Task brief
Copy the lines below word for word, with nothing changed.

Study material START

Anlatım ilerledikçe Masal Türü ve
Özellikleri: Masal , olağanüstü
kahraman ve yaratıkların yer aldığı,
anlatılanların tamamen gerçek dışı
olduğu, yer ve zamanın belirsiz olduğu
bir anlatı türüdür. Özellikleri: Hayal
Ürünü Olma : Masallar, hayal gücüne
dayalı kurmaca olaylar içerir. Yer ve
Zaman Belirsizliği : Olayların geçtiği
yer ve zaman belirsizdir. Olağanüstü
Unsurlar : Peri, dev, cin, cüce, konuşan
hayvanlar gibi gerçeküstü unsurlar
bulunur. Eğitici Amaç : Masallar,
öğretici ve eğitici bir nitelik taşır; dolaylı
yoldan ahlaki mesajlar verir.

Study material END

Response to this exercise
Anlatım ilerledikçe Masal Türü ve
Özellikleri: Masal , olağanüstü
kahraman ve yaratıkların yer aldığı,
anlatılanların tamamen gerçek dışı
olduğu, yer ve zamanın belirsiz olduğu
bir anlatı türüdür. Özellikleri: Hayal
Ürünü Olma : Masallar, hayal gücüne
dayalı kurmaca olaylar içerir. Yer ve
Zaman Belirsizliği : Olayların geçtiği
yer ve zaman belirsizdir. Olağanüstü
Unsurlar : Peri, dev, cin, cüce, konuşan
hayvanlar gibi gerçeküstü unsurlar
bulunur. Eğitici Amaç : Masallar,
öğretici ve eğitici bir nitelik taşır; dolaylı
yoldan ahlaki mesajlar verir.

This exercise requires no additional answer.